Pilar comentó lo traviesas que eran. A través de ellas se intentó olvidar la guerra, pero permanecía allí como un espectro en la mente de cada uno.

Orosia, sentada en la cadiera, sintió que Jesús la abrazaba por el hombro. Lo miró a los ojos leyendo su propio pensamiento: la guerra era menos cruel cuando estuvieron ellos que ahora que estaban sus hijos. Apoyó la cabeza en el hombro de su marido que permaneció en un lúgubre silencio.

Mateo contó un chiste, uno corto con final inesperado que les arrancó unas risas. Se sintieron mejor. Julián narró una anécdota cuartelera. Pronto estuvieron diciendo chistes y chascarrillos, porque fue a través de la risa como consiguieron olvidar la guerra de fondo.

Pedro les cantaba canciones a sus hijas, sentadas cada una en sus muslos y moviéndolos como si fueran caballitos.

Pilar propuso celebrar la Navidad, aunque faltaban unos días para la fecha, ahora que estaban todos. Apolonia votó que sí en seguida y Orosita la imitó.

De primer plato Pilar preparó cardos que coció, escurrió y troceó, a los que añadió una picada hecha en el mortero con almendras, ajos y miga de pan remojada, espolvoreando todo un con poco de harina. De segundo, Orosia cocinó carne a lo pastor con el cordero que mató Jesús; ahora que había terminado la Colectividad habían podido recuperar parte de los animales. Apolonia, que a pesar de su corta edad ya le gustaba la cocina, quiso ayudar a su abuela, y así, mientras Orosia cortaba la carne que colocaba en la sartén con agua, ella machacaba los ajos que se añadirían junto a un huevo duro y el aceite. Después sólo quedaba hervir el tiempo necesario hasta que la carne se pusiera tierna. Para postre, Mateo partió más almendras que había recolectado del único almendro que tenían.
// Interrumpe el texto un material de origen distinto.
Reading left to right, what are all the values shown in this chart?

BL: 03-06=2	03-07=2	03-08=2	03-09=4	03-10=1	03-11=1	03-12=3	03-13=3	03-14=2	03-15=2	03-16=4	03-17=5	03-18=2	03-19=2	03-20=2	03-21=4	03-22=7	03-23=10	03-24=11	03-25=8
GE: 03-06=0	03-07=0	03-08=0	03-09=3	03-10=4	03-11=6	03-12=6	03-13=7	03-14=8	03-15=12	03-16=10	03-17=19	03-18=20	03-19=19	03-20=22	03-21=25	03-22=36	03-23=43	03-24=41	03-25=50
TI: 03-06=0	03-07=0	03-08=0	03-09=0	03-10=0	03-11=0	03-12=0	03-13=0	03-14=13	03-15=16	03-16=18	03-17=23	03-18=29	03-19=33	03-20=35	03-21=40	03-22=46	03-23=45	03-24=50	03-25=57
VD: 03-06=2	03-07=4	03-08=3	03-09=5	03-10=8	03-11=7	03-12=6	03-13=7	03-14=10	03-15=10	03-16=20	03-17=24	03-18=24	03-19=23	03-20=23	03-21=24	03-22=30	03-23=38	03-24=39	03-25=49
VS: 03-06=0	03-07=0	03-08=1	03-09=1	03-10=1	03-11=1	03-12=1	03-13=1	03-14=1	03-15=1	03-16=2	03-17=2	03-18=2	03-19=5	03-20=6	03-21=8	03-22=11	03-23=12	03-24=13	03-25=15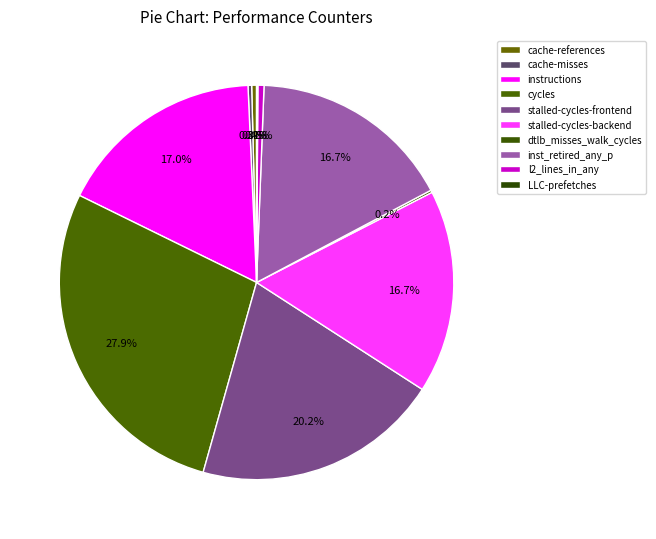

Count the number of slices in the pie.

10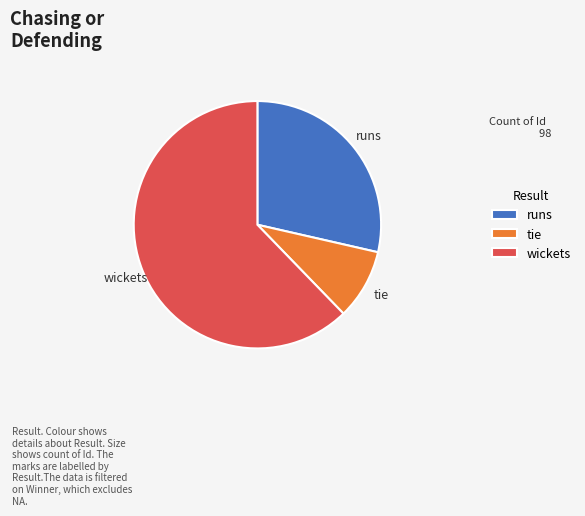

Rank the categories by value from highest to lowest.

wickets, runs, tie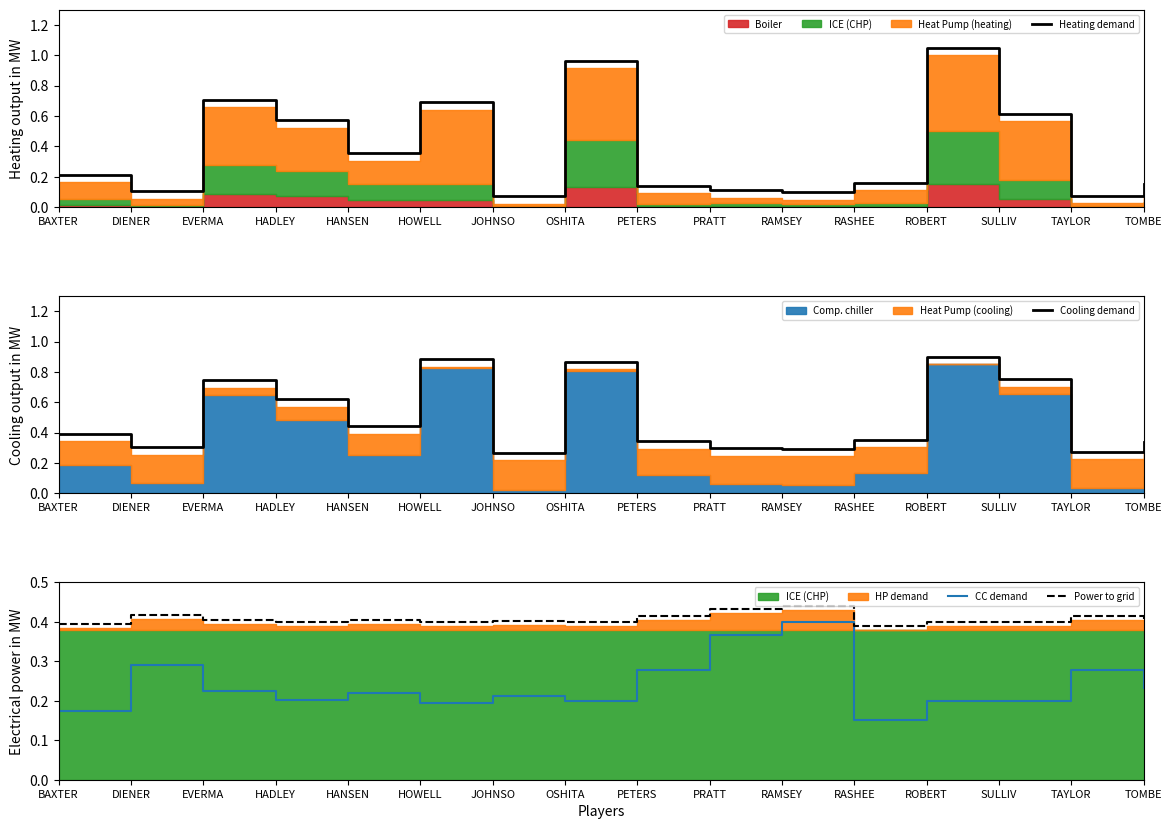

What is the label of the 13th point from the left?

ROBERT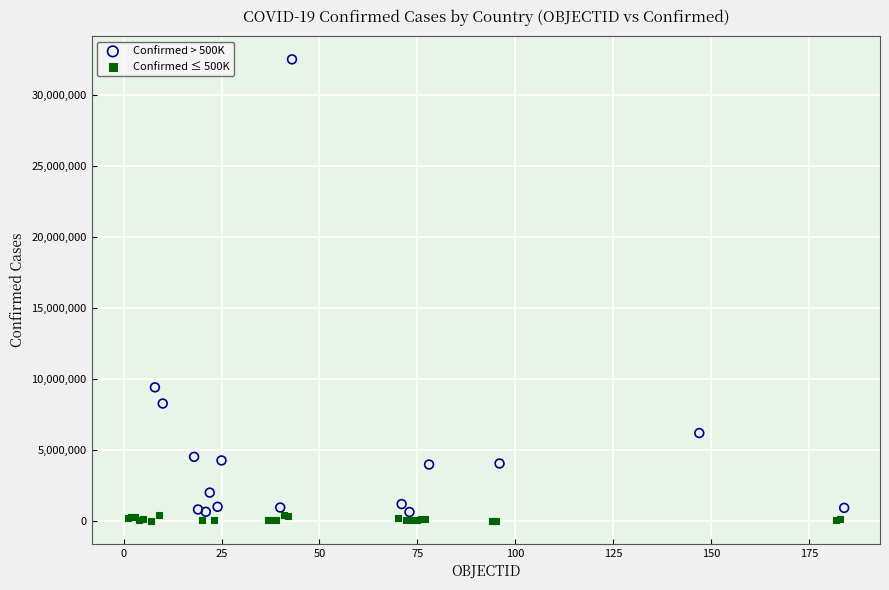

Which series has the largest Y range (max minus min)?

Confirmed > 500K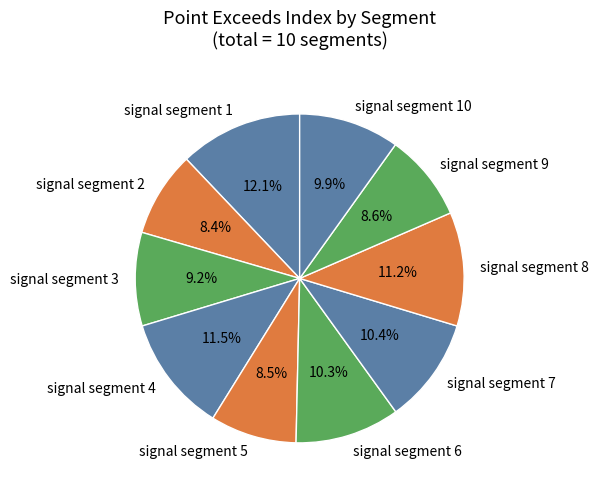

The signal segment 10 slice represents 3% of the pie. True or false?

False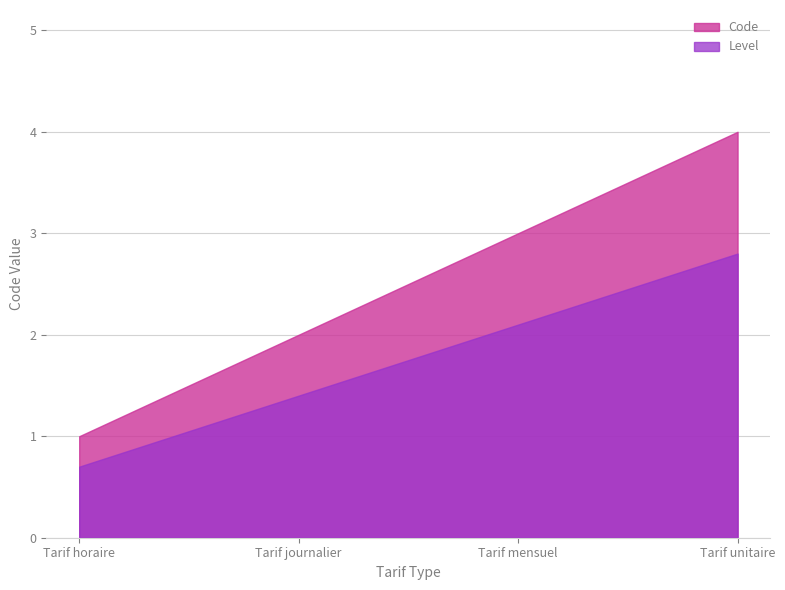

Does the chart have visible grid lines?

Yes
-Si tuviéramos azúcar podríamos haber hecho turrón con las almendras, pero se lo llevó todo el Comité –se lamentó Orosia.

-Todo, no –dijo Jesús sacando un pequeño sobre de un escondite.

-No hay bastante para hacer guirlache.

-Pero sí para hacer caramelo a las niñas.

Apolonia aplaudió cuando su abuela derritió el azúcar y lo echó en dos pequeños cucuruchos que hizo con papel. Añadió un palito.

Cuando se enfrió, Apolonia rompió el papel y sujetándolo por el palito se puso a chupar el caramelo. Orosita la imitaba en todo.

Tres días más tarde llegaron tropas nuevas a descansar y ambos jóvenes regresaron a Teruel.